• Consigna 1: Copia del fragmento cada cláusula que empieza con «había que», sin importar mayúsculas, hasta la coma o el punto siguiente.
• Consigna 2: Traduce al inglés esta oración del fragmento: «Así es siempre la vida, y ésta es su mayor gracia: la naturalidad con que ella, gran hilandera, en todo instante nos entreteje el esplendor y la miseria.»

• Fragmento de página:
----
Ya en ese instante habrá tropezado mi voz y se habrá hecho daño contra más de un alma hermética, resuelta a no escuchar, que está ahí, junto al aparato de radio, oyendo precisamente para no escuchar, para cerrarse más y más a la pretensión —ciertamente no espontánea, sino solicitada—, a la pretensión que mi voz lleva de ser oída.
En cambio, también en este instante mi voz habrá encontrado, desde la segunda palabra, almas que le ofrecen generosas su porosidad, decididas a escuchar todo, a absorber todo, incluso las pausas. Así es siempre la vida, y ésta es su mayor gracia: la naturalidad con que ella, gran hilandera, en todo instante nos entreteje el esplendor y la miseria.
Ya saben ustedes que, durante tres miércoles consecutivos, a esta hora, voy a hablarles sobre un solo tema que titulo: Meditación de la criolla. El tema es estupendo, el tema es pavoroso: difícilmente habrá otro de mayor peligro, y hace falta ser todo lo insensato que es en su último y más valioso fondo el español para resolverse a tratarlo. Pero debo decirles también que es uno de los temas que desde más tiempo atrás se me pasean cálidamente por el alma sin que nunca haya hablado a fondo sobre él. Había que esperar, esperar hasta que se ofreciese la forma adecuada para hablar de él. Había que hablar de él ausentándome yo, había que hablar desde lo invisible. Por eso he querido que no haya aquí nadie, para poder ser, en efecto, no más que una voz, voz anónima que trota por las pampas y se enreda en las sierras.
----
• Datos proporcionados:

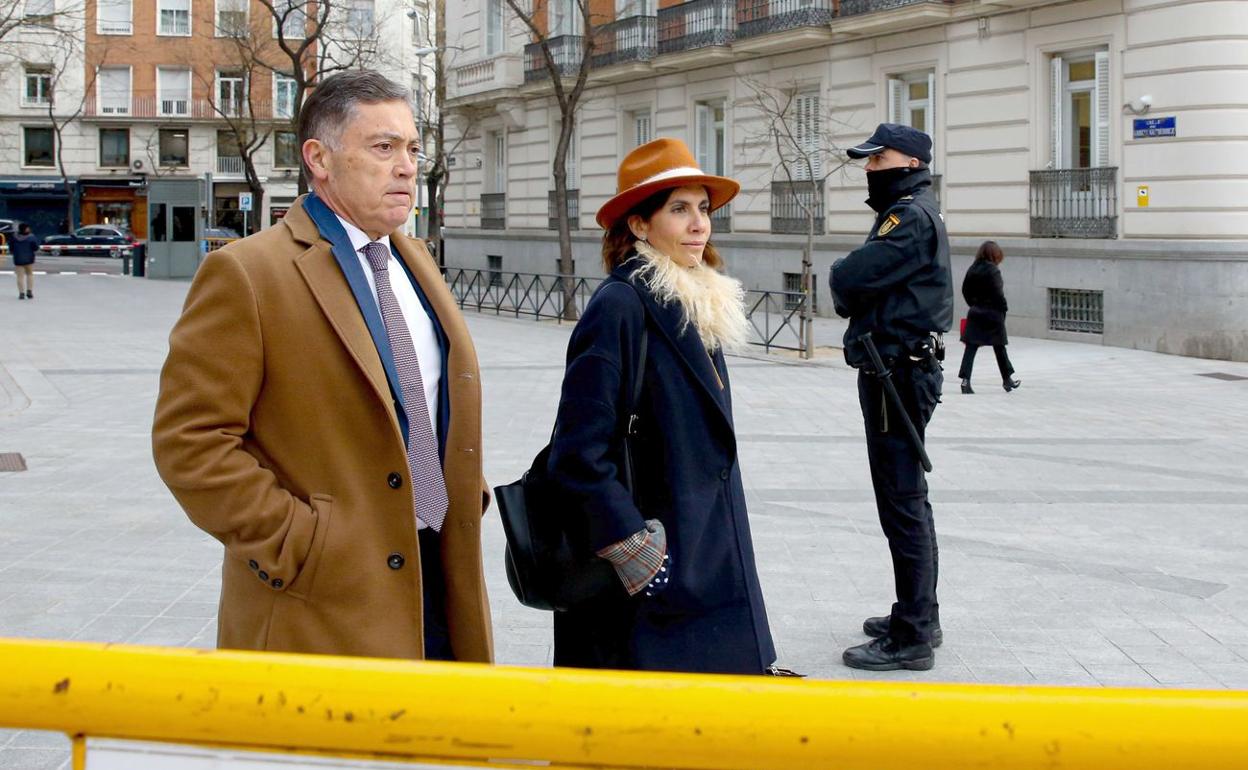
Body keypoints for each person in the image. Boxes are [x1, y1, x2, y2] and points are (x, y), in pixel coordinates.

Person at [152, 71, 493, 662]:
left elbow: (426, 400)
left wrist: (461, 488)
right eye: (383, 147)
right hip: (323, 601)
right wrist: (301, 545)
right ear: (319, 159)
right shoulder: (248, 273)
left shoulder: (416, 260)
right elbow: (189, 442)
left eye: (413, 149)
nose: (407, 167)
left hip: (440, 576)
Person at [546, 137, 779, 675]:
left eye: (704, 208)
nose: (699, 225)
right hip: (652, 564)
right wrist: (635, 548)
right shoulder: (621, 305)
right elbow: (577, 452)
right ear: (638, 225)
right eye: (679, 209)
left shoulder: (695, 303)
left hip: (705, 547)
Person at [829, 123, 952, 671]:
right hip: (899, 368)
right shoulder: (911, 211)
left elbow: (851, 279)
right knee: (908, 498)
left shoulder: (910, 217)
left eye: (878, 160)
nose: (868, 168)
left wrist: (842, 274)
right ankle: (919, 613)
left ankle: (913, 636)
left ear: (909, 163)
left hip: (897, 373)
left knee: (901, 501)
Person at [958, 240, 1020, 394]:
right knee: (999, 347)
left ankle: (965, 381)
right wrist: (1003, 308)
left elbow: (965, 290)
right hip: (993, 314)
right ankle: (1007, 379)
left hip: (976, 313)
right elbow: (998, 293)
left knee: (971, 348)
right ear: (995, 255)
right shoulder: (993, 271)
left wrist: (973, 305)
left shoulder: (972, 269)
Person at [9, 223, 38, 300]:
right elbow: (35, 248)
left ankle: (21, 293)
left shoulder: (14, 237)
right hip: (29, 259)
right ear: (25, 229)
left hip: (18, 259)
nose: (29, 229)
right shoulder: (31, 237)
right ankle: (29, 291)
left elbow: (11, 248)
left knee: (20, 276)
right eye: (28, 228)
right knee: (30, 275)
----
• Tu solución 1:
Había que esperar
Había que hablar de él ausentándome yo
había que hablar desde lo invisible

• Tu solución 2: Life is always like this, and this is its greatest grace: the naturalness with which it, a great spinner, at every moment interweaves splendor and misery for us.